##### Available data
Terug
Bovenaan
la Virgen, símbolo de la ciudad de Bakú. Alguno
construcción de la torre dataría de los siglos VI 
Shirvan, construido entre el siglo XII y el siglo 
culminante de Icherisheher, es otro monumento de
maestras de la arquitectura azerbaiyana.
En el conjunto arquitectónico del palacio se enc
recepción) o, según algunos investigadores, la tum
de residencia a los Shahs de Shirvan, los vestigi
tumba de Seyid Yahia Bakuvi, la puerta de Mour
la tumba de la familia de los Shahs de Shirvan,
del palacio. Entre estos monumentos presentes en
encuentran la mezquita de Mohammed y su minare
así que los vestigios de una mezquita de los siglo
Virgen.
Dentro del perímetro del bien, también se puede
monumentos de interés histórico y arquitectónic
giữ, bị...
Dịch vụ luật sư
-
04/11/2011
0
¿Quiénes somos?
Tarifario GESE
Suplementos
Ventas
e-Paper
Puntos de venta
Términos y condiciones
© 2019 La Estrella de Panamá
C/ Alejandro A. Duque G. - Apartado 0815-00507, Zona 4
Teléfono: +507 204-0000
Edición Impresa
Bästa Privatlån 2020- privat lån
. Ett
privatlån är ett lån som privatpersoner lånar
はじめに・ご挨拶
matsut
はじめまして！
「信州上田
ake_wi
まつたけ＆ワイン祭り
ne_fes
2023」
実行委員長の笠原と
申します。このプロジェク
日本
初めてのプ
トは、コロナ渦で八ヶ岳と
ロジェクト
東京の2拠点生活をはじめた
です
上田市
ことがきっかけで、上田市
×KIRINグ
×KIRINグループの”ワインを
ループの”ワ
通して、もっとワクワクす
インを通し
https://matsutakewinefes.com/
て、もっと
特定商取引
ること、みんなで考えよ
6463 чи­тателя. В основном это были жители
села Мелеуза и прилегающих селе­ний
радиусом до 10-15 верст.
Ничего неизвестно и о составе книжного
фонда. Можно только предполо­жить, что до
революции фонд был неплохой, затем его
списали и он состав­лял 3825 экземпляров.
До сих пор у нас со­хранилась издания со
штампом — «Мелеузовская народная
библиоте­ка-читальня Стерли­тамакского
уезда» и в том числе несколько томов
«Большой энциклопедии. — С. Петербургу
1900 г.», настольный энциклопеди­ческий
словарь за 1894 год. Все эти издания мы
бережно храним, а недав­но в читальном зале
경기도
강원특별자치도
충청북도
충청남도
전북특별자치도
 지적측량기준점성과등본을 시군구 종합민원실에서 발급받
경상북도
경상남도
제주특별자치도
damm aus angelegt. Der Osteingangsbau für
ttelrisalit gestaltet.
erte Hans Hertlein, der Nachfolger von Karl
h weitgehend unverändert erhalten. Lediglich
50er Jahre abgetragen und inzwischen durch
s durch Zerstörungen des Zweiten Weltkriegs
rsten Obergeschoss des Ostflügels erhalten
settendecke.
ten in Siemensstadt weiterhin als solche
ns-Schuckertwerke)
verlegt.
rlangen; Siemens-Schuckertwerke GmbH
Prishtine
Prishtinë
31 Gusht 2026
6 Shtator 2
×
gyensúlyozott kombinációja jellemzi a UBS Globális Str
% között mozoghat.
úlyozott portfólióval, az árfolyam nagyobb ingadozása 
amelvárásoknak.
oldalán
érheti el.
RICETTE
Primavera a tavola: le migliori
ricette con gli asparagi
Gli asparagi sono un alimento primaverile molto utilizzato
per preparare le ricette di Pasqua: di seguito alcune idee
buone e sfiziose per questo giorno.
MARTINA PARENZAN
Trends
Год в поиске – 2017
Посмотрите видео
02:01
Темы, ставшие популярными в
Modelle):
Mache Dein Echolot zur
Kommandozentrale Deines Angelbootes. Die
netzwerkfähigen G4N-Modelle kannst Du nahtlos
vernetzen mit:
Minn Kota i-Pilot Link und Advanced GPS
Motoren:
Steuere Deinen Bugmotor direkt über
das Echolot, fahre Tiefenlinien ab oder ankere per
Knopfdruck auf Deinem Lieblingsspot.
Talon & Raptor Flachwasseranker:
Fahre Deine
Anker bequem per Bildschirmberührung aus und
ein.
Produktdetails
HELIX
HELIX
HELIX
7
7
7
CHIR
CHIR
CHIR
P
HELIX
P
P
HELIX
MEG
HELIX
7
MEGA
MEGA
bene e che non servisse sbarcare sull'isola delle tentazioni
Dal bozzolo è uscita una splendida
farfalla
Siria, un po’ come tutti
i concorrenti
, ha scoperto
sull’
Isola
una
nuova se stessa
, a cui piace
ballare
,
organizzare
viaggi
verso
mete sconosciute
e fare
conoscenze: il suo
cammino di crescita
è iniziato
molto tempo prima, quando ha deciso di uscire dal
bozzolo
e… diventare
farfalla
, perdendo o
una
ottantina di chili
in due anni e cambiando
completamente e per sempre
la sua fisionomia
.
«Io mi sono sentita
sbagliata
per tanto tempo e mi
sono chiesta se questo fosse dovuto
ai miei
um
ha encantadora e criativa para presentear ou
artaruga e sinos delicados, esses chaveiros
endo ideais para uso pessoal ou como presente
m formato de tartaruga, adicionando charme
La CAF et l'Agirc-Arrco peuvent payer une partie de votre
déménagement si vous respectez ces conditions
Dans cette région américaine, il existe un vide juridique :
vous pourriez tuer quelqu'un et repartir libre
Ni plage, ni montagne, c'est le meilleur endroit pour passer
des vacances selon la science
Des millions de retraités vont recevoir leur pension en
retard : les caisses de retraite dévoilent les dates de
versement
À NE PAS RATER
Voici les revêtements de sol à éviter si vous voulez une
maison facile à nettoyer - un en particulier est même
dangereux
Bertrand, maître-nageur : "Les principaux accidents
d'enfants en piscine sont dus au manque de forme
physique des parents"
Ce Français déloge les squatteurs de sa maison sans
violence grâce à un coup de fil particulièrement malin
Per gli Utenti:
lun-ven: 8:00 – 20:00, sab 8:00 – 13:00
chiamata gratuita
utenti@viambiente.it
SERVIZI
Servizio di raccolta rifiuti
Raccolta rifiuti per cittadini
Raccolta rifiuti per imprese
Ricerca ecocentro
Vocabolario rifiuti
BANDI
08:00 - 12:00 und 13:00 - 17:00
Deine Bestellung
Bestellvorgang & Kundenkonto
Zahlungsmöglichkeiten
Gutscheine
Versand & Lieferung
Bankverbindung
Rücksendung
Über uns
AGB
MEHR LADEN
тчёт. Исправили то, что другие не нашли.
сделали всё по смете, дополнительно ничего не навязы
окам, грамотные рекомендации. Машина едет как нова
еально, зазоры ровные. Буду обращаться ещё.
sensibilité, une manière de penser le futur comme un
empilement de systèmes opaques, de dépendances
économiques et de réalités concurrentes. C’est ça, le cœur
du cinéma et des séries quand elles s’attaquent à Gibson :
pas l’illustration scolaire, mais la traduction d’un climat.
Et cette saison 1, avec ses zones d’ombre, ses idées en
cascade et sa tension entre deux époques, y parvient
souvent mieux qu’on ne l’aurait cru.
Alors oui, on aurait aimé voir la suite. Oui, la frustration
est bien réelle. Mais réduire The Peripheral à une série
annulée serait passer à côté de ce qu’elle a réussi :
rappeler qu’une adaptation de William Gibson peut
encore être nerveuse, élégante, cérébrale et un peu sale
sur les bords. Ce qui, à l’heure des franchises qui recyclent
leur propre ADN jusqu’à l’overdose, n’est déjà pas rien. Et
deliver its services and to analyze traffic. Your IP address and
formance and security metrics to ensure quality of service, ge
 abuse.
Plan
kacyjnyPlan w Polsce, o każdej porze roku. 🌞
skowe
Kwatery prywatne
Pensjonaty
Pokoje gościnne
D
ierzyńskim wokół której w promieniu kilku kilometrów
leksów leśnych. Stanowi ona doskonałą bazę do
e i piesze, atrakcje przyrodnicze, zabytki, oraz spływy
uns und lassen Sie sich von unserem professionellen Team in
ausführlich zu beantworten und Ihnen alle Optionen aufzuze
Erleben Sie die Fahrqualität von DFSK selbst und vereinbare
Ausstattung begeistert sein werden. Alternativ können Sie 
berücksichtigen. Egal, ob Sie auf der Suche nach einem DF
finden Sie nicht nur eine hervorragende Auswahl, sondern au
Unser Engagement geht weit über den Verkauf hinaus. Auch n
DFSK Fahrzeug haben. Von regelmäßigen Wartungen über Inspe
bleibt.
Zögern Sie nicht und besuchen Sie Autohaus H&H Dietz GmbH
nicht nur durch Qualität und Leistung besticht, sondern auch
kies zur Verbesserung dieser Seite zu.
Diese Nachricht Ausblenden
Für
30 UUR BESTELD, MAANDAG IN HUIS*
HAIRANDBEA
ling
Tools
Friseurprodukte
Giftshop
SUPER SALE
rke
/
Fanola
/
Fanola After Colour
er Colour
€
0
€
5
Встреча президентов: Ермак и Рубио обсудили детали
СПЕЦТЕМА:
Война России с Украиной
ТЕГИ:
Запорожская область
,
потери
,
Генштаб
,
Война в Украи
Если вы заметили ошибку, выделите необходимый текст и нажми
##########
■ What you need to do:
Copy the listing from its first line through the line containing "recepción) o, según", replacing "torre" with "fortaleza" and leaving everything else unchanged.

■ Reply:
Terug
Bovenaan
la Virgen, símbolo de la ciudad de Bakú. Alguno
construcción de la fortaleza dataría de los siglos VI 
Shirvan, construido entre el siglo XII y el siglo 
culminante de Icherisheher, es otro monumento de
maestras de la arquitectura azerbaiyana.
En el conjunto arquitectónico del palacio se enc
recepción) o, según algunos investigadores, la tum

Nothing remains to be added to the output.